**BRIEF**
When writing out the entries below, keep only the lines from the line with "20: (716, 311, 0.78)" to the line with "40: (118, 357, 0.72)", both included, exactly as they are, and leave the pictures aside.

**AVAILABLE DATA**
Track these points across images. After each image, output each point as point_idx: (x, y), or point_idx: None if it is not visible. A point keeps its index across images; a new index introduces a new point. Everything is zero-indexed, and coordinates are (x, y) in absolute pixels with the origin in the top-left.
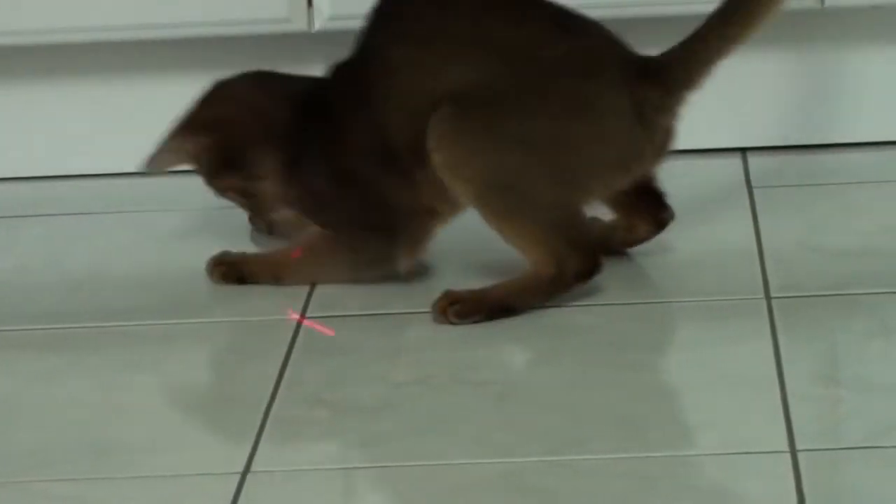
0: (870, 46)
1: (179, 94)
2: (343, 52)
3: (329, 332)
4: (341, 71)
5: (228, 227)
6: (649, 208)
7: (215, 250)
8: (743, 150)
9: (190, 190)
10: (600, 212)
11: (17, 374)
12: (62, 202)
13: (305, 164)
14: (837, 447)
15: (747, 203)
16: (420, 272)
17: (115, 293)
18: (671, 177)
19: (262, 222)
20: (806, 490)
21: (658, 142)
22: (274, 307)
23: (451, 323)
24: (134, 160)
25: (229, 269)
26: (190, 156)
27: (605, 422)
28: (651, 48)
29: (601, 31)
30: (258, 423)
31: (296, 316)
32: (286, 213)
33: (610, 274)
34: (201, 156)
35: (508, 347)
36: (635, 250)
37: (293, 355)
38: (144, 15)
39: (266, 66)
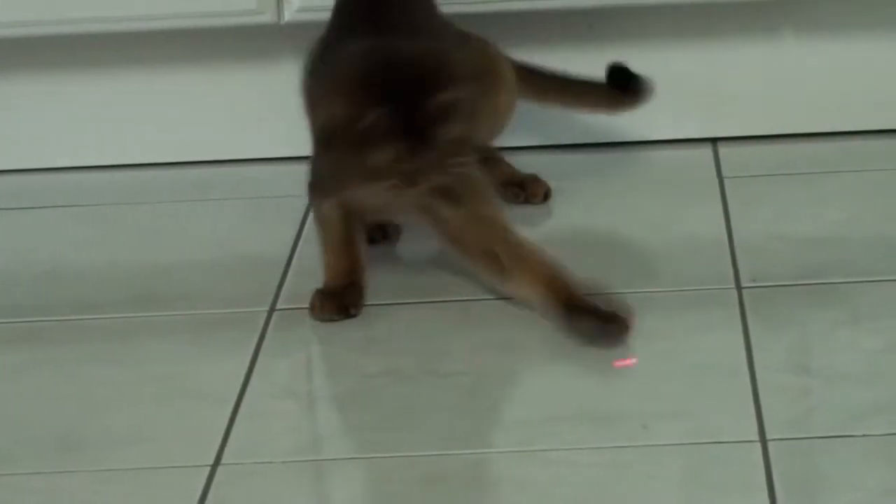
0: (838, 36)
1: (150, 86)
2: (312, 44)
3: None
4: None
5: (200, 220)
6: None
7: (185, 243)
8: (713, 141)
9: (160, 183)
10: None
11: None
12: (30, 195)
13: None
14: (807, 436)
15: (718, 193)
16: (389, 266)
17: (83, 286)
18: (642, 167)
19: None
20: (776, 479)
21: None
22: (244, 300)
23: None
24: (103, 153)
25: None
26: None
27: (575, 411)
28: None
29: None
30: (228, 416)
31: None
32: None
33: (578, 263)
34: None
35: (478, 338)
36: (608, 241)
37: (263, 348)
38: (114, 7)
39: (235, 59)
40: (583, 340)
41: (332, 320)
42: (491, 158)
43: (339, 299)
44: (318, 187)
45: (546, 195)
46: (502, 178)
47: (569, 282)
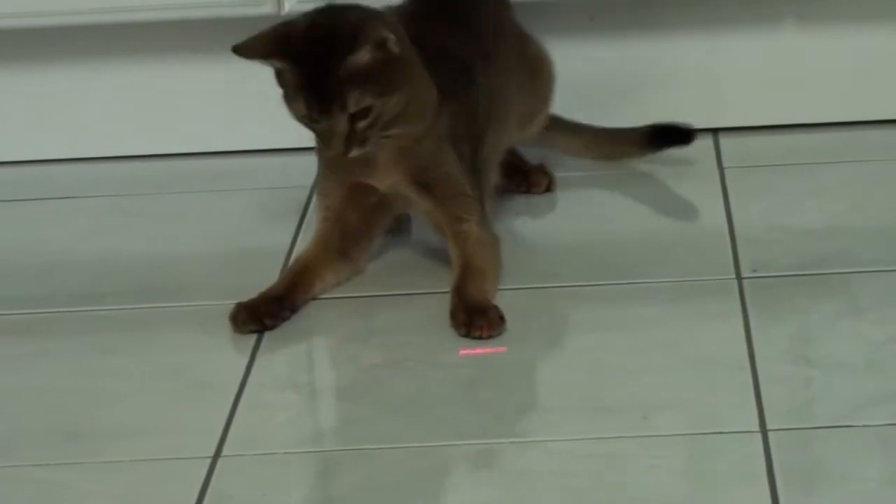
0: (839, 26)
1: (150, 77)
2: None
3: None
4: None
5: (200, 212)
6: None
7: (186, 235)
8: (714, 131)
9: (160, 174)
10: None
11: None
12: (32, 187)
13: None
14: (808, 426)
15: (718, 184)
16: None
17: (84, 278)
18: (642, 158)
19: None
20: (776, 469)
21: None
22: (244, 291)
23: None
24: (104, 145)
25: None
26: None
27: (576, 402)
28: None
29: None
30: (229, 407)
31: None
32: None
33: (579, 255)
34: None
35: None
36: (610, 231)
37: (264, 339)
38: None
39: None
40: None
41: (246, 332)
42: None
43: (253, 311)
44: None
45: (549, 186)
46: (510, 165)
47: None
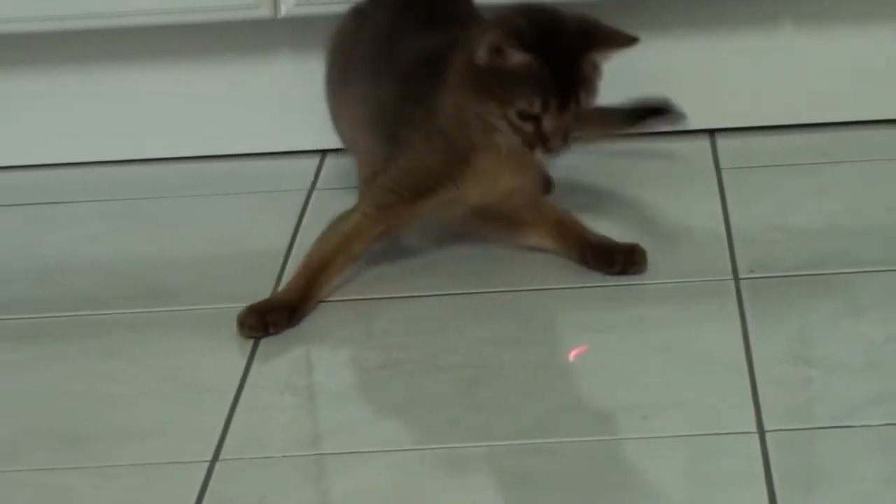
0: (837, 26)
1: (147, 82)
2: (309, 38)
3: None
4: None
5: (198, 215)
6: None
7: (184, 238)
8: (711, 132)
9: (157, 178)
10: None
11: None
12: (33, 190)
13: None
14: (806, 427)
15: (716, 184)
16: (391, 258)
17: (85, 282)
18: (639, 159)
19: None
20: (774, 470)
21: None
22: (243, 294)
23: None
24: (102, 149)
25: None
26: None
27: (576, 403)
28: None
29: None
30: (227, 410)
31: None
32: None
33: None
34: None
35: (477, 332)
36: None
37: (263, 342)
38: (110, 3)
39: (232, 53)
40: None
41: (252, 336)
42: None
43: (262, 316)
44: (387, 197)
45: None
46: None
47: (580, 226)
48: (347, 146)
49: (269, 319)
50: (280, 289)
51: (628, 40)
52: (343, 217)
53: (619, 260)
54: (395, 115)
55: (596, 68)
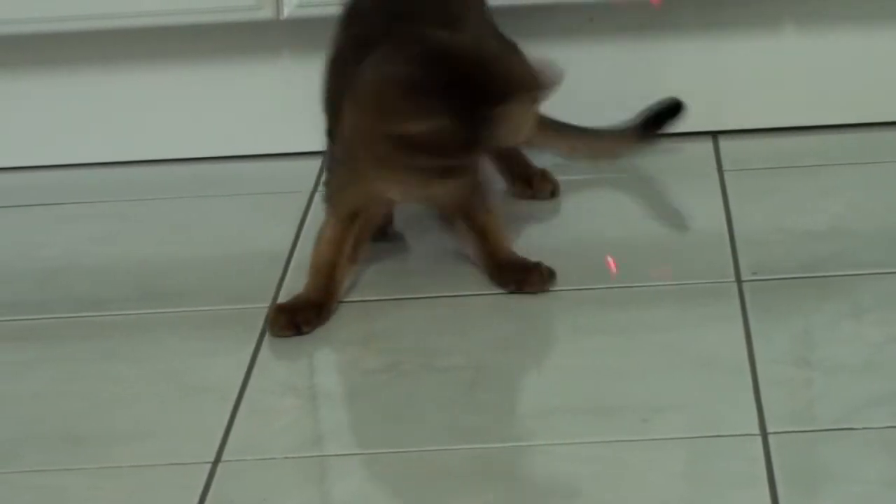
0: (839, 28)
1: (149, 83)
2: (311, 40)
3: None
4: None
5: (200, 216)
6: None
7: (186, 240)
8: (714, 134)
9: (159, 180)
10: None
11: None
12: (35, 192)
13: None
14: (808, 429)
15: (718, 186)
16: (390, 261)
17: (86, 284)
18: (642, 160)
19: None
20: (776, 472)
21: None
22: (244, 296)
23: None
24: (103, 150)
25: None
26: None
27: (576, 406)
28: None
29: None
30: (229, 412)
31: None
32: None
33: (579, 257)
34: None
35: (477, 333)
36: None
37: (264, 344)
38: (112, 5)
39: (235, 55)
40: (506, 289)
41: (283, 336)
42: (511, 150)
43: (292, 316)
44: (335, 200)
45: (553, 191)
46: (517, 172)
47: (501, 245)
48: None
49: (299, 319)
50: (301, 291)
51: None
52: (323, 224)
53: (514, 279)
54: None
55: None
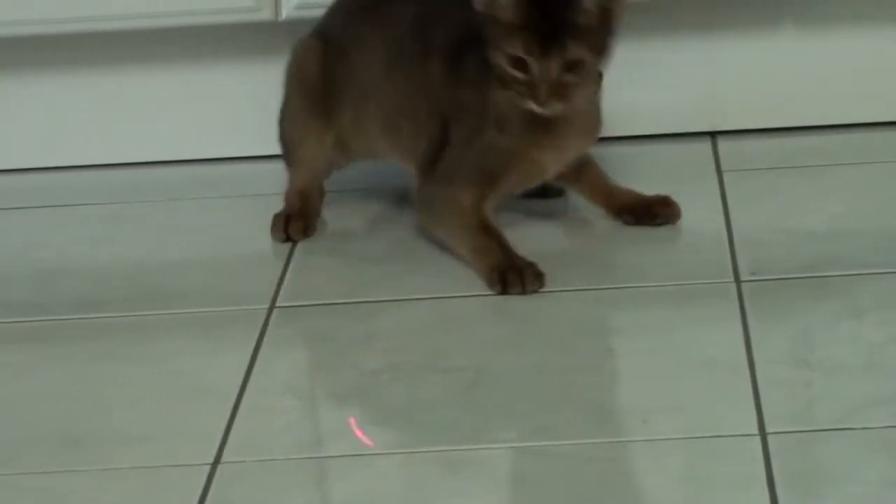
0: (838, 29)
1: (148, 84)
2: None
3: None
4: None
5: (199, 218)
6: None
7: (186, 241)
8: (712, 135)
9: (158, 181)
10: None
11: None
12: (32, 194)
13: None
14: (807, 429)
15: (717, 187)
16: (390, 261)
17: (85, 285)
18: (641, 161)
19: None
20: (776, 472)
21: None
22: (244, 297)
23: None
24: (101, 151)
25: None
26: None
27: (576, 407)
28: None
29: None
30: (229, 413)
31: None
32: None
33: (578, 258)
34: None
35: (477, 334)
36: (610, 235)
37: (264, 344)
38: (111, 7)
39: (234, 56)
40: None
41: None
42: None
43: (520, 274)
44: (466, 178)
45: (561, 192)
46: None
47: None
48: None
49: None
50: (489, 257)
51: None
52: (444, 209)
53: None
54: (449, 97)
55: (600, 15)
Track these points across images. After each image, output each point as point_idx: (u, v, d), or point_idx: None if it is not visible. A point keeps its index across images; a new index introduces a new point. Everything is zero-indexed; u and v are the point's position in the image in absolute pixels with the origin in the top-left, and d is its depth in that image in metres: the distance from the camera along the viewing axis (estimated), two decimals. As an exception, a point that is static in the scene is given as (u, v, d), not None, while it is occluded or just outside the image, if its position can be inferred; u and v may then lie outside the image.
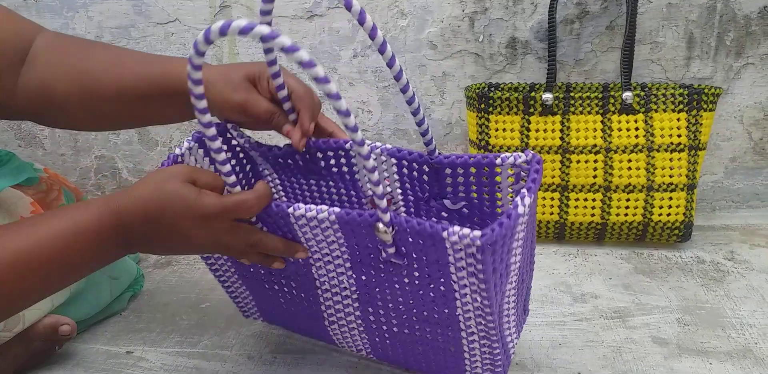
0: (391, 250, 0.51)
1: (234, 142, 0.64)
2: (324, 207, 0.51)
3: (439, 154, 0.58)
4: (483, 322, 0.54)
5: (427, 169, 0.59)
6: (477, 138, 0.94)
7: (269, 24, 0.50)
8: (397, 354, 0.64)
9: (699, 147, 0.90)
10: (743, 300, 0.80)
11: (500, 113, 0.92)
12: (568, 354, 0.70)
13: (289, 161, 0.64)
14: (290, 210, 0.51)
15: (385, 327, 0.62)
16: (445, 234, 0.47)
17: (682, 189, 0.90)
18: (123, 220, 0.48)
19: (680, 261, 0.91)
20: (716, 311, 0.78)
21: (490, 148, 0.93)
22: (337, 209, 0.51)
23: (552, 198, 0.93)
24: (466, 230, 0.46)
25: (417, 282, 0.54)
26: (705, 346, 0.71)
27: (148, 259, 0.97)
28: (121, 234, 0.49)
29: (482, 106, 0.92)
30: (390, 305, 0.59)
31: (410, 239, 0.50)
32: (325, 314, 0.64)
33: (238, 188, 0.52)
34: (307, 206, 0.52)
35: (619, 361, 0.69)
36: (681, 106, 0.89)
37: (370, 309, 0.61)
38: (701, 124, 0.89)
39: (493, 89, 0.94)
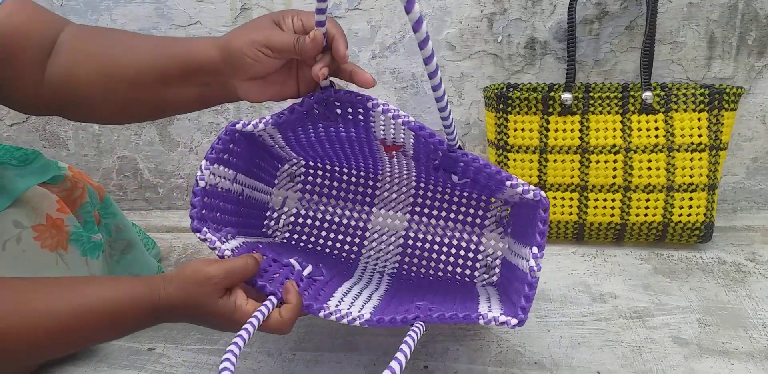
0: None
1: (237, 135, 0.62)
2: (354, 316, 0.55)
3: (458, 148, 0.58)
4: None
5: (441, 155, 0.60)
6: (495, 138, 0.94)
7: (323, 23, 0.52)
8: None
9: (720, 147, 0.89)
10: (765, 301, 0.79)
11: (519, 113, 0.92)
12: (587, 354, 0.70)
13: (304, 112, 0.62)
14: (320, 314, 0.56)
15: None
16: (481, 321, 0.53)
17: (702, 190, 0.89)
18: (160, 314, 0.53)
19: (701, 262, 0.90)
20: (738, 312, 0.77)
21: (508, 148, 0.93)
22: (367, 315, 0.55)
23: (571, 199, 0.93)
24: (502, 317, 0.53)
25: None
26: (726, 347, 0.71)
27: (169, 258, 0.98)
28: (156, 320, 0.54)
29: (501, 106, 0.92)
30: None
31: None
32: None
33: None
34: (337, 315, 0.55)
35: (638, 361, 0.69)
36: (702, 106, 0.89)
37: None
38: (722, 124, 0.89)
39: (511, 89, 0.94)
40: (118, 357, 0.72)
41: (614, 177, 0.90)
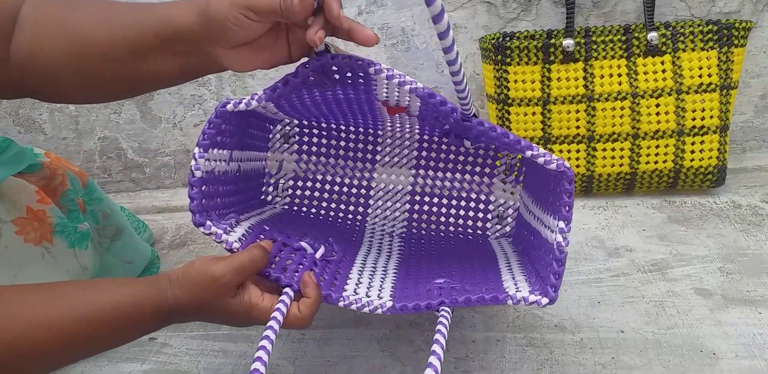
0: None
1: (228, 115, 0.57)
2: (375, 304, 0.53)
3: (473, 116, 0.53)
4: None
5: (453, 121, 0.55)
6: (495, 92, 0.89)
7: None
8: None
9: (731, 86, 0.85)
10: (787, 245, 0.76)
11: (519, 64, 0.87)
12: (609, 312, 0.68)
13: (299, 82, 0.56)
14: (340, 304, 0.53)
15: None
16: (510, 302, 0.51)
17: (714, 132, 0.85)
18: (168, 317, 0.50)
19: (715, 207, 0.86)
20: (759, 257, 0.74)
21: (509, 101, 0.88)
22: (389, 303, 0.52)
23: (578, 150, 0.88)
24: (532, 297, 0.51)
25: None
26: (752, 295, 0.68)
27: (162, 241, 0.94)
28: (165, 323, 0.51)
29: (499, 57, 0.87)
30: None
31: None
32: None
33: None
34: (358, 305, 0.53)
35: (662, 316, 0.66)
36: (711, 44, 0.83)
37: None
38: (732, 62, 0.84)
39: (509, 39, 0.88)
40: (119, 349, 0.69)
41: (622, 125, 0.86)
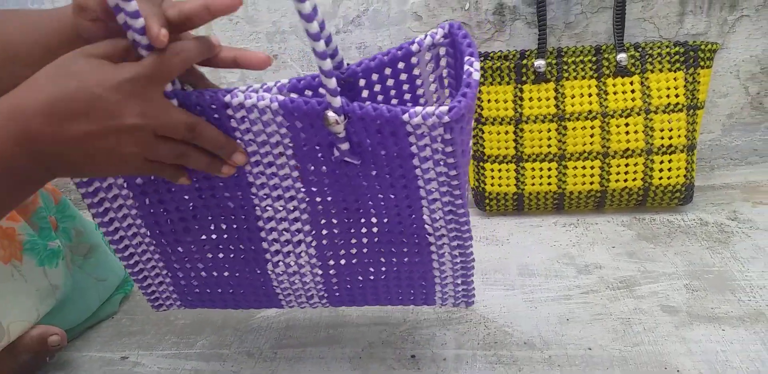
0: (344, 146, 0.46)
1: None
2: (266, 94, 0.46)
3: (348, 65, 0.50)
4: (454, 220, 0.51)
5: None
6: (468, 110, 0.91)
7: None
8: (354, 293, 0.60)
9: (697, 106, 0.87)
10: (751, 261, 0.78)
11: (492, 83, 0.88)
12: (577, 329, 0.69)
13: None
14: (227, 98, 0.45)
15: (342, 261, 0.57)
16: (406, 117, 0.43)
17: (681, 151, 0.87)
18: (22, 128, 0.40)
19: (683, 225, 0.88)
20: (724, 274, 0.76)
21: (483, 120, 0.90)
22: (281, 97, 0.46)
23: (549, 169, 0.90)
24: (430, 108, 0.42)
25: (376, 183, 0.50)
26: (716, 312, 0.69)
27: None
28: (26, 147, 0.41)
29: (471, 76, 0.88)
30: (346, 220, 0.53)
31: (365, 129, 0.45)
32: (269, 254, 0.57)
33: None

**RESULT**
20: (716, 311, 0.78)
21: (490, 148, 0.93)
22: (337, 209, 0.51)
23: (552, 198, 0.93)
24: (466, 230, 0.46)
25: (417, 282, 0.54)
26: (705, 346, 0.71)
27: (148, 259, 0.97)
28: (121, 234, 0.49)
29: (482, 106, 0.92)
30: (390, 305, 0.59)
31: (410, 239, 0.50)
32: (325, 314, 0.64)
33: (238, 188, 0.52)
34: (307, 206, 0.52)
35: (619, 361, 0.69)
36: (681, 106, 0.89)
37: (370, 309, 0.61)
38: (701, 124, 0.89)
39: (493, 89, 0.94)
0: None
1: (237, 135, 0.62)
2: (354, 316, 0.55)
3: (458, 148, 0.58)
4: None
5: (441, 155, 0.60)
6: (495, 138, 0.94)
7: (323, 23, 0.52)
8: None
9: (720, 147, 0.89)
10: (765, 301, 0.79)
11: (519, 113, 0.92)
12: (587, 354, 0.70)
13: (304, 112, 0.62)
14: (320, 314, 0.56)
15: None
16: (481, 321, 0.53)
17: (702, 190, 0.89)
18: (160, 314, 0.53)
19: (701, 262, 0.90)
20: (738, 312, 0.77)
21: (508, 148, 0.93)
22: (367, 315, 0.55)
23: (571, 199, 0.93)
24: (502, 317, 0.53)
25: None
26: (726, 347, 0.71)
27: (169, 258, 0.98)
28: (156, 320, 0.54)
29: (501, 106, 0.92)
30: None
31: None
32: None
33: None
34: (337, 315, 0.55)
35: (638, 361, 0.69)
36: (702, 106, 0.89)
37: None
38: (722, 124, 0.89)
39: (511, 89, 0.94)
40: (118, 357, 0.72)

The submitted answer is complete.